To-do item –
Copy the listing below from its first line through the line containing "### **Statistical Metrics**", including both of those lines, and reproduce every character without change.

Dataset records –
══════════
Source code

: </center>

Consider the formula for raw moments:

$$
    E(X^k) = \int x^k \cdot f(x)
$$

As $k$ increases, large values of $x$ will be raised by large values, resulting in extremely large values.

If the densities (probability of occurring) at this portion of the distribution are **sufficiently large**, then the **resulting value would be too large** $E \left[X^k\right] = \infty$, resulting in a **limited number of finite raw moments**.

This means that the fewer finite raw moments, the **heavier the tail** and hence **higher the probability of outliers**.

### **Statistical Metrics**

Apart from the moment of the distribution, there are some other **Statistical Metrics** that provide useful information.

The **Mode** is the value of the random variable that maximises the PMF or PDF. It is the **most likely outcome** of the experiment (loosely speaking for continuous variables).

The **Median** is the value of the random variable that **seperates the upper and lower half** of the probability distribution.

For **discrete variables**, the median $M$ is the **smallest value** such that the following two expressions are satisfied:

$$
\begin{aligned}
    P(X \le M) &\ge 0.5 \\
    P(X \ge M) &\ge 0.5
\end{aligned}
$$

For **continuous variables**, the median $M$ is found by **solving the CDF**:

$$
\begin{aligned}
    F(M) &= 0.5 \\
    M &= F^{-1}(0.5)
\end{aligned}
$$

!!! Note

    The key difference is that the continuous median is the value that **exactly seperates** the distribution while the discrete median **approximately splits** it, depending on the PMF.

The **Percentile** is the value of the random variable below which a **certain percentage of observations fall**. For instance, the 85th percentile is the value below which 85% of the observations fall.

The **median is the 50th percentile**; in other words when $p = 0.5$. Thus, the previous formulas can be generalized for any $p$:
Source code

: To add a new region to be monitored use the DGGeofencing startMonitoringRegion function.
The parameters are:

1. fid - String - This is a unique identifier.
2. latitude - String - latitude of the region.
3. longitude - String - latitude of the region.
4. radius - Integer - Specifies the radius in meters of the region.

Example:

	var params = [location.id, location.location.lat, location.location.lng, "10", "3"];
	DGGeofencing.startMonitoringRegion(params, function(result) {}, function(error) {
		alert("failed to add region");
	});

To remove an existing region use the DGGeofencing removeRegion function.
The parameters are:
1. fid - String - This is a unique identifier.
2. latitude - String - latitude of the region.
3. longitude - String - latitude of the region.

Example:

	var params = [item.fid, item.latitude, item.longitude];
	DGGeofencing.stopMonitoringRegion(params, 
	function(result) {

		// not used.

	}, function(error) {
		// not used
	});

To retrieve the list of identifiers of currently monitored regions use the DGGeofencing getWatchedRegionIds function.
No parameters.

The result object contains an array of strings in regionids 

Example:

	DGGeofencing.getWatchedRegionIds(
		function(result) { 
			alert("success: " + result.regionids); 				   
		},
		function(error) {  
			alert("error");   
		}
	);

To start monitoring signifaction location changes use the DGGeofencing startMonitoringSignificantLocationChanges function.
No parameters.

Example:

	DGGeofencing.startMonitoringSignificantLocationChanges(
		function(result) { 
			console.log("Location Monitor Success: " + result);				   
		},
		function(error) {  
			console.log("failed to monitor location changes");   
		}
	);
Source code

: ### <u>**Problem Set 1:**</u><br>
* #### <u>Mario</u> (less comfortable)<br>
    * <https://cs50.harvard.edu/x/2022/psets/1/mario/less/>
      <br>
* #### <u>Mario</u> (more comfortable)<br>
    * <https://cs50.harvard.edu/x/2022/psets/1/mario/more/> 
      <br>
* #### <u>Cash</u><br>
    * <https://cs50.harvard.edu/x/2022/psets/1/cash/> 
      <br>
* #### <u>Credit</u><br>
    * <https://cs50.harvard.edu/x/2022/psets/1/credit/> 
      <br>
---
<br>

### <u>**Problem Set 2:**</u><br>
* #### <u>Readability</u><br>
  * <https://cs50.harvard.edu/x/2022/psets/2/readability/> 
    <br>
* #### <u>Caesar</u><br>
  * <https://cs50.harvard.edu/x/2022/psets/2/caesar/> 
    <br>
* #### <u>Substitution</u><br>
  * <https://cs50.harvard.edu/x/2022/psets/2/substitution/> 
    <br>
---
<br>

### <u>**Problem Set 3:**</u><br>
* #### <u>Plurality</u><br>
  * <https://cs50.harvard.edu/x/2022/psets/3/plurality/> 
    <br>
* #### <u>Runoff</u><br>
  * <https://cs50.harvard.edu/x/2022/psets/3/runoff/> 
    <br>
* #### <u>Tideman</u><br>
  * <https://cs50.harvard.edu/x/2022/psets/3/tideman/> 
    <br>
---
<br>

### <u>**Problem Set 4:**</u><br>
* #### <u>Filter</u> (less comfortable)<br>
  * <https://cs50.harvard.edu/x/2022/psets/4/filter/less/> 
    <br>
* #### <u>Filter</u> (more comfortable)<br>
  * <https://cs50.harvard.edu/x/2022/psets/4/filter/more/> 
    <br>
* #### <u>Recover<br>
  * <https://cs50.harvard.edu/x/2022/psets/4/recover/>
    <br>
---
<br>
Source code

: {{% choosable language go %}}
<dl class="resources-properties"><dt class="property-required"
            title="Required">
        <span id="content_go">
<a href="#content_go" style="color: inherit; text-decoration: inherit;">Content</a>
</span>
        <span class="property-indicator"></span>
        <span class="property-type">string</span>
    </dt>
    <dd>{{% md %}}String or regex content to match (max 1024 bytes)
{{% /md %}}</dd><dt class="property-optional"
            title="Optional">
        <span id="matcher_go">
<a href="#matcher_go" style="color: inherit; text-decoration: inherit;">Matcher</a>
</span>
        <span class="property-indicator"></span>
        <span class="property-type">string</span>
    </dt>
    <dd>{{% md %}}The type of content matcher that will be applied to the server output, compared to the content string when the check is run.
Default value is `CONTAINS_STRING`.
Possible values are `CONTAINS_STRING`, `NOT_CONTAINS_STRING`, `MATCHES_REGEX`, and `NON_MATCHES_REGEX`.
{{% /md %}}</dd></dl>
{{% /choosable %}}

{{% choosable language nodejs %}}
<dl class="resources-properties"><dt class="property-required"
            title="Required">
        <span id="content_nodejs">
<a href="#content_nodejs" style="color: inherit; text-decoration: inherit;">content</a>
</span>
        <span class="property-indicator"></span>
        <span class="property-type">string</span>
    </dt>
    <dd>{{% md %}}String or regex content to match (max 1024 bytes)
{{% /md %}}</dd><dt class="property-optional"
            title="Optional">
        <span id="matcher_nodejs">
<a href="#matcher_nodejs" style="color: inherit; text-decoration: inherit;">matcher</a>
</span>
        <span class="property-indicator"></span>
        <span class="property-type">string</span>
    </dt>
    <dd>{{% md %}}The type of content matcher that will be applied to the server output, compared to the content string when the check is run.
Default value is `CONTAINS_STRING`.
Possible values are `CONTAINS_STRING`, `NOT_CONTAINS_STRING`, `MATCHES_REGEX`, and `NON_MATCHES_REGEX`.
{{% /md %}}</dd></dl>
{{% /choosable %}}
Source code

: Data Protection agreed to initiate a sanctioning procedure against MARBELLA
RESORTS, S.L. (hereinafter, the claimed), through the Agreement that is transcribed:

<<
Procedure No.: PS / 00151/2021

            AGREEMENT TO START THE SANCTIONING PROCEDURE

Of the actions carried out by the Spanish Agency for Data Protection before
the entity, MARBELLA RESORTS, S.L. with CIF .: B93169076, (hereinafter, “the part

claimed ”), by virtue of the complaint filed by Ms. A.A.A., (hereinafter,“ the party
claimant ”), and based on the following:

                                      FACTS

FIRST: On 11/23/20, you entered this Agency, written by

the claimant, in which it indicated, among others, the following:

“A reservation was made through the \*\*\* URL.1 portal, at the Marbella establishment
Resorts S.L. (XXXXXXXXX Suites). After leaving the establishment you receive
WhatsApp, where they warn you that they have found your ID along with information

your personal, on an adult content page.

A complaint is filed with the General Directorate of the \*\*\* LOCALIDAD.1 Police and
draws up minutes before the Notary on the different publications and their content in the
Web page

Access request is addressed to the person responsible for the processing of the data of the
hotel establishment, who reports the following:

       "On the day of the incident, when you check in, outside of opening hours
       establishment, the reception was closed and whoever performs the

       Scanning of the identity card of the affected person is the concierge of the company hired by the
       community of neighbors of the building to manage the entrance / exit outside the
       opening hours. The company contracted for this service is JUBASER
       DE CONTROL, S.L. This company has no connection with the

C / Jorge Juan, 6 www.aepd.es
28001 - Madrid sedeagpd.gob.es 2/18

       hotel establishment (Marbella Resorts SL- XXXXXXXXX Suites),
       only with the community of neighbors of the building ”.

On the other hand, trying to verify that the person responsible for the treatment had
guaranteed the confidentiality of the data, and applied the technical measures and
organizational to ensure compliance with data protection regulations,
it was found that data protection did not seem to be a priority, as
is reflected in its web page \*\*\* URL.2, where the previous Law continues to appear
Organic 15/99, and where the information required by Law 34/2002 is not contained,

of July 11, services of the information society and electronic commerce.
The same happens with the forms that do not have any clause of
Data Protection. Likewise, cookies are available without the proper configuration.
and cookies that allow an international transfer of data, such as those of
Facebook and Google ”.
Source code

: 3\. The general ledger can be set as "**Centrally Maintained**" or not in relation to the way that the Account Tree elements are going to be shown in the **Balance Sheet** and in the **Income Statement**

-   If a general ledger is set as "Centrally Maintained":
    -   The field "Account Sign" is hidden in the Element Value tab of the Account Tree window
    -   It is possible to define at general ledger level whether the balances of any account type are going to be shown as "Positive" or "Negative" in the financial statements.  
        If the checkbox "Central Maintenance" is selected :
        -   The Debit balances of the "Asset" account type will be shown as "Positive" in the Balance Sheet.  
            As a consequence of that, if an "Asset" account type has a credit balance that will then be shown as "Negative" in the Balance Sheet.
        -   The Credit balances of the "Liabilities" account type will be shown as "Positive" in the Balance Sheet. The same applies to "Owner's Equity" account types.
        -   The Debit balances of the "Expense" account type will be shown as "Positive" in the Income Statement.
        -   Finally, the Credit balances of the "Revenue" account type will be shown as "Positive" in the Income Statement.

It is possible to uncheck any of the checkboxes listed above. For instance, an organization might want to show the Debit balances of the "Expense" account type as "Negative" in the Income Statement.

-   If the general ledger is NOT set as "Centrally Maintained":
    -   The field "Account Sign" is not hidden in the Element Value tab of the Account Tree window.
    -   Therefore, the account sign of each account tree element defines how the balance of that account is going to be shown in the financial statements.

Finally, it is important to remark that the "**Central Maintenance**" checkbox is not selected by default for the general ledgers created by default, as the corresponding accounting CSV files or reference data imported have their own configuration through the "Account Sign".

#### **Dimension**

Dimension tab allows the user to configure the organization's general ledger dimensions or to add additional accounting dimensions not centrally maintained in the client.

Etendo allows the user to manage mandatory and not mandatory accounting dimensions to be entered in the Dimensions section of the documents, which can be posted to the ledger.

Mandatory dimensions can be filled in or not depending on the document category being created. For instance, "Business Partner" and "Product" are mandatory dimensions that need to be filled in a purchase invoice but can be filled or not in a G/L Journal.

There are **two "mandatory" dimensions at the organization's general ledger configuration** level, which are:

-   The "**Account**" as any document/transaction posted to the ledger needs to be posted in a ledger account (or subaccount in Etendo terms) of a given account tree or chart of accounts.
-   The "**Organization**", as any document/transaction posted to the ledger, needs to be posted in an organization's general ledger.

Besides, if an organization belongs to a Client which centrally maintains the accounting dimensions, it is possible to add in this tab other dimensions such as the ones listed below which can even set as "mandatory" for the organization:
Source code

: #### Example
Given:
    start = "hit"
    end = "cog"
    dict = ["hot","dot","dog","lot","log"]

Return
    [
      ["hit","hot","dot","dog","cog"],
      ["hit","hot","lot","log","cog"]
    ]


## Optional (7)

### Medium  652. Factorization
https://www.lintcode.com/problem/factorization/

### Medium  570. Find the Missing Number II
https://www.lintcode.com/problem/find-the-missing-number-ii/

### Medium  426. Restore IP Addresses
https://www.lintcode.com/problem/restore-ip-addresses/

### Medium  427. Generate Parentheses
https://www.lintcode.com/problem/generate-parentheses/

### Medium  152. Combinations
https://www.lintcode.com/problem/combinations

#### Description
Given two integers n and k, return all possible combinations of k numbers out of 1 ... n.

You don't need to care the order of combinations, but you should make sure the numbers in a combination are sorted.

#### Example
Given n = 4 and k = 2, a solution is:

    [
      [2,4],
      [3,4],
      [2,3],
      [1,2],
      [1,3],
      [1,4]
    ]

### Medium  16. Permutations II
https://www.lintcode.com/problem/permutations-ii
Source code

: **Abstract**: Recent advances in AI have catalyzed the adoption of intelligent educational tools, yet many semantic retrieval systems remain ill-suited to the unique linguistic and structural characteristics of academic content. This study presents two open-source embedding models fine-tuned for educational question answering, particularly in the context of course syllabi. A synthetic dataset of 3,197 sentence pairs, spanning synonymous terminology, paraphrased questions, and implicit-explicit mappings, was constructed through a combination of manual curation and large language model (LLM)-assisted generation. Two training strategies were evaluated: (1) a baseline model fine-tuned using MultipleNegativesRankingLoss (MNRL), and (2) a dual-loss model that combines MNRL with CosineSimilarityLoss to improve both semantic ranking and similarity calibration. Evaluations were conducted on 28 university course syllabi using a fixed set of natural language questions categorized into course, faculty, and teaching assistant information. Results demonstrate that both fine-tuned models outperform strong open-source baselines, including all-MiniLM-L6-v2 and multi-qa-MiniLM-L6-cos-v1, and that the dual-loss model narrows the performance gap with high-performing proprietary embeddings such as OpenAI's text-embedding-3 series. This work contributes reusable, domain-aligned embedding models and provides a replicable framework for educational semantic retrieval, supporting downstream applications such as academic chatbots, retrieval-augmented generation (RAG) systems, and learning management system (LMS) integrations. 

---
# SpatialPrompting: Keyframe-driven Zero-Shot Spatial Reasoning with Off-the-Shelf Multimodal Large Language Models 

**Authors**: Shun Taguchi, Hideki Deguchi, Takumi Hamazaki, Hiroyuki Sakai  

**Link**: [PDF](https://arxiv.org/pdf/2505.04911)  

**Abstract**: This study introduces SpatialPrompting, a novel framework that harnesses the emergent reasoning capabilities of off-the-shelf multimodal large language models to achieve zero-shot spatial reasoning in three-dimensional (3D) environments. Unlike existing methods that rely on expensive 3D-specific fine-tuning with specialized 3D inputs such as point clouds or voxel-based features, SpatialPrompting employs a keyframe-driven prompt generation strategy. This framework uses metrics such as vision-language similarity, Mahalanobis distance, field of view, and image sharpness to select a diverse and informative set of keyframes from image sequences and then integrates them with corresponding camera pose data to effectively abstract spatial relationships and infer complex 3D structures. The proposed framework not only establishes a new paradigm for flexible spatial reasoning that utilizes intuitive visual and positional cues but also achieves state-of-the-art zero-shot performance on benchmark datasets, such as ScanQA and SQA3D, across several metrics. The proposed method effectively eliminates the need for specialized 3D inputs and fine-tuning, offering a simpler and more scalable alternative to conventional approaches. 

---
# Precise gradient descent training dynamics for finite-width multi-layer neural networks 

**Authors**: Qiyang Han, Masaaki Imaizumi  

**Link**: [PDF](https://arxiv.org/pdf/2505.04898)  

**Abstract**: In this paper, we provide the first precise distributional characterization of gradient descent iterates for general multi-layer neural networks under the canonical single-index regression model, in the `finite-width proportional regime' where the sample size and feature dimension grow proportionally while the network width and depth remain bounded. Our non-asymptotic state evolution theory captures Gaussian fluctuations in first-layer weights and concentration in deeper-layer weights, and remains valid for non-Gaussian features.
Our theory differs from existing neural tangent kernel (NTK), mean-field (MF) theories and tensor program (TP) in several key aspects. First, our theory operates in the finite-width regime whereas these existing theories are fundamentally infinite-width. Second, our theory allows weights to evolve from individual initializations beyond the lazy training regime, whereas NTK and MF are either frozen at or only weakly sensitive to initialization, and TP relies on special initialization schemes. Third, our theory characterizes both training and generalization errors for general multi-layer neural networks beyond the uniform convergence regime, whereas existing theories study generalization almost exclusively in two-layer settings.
══════════
Solution for this task –
Source code

: </center>

Consider the formula for raw moments:

$$
    E(X^k) = \int x^k \cdot f(x)
$$

As $k$ increases, large values of $x$ will be raised by large values, resulting in extremely large values.

If the densities (probability of occurring) at this portion of the distribution are **sufficiently large**, then the **resulting value would be too large** $E \left[X^k\right] = \infty$, resulting in a **limited number of finite raw moments**.

This means that the fewer finite raw moments, the **heavier the tail** and hence **higher the probability of outliers**.

### **Statistical Metrics**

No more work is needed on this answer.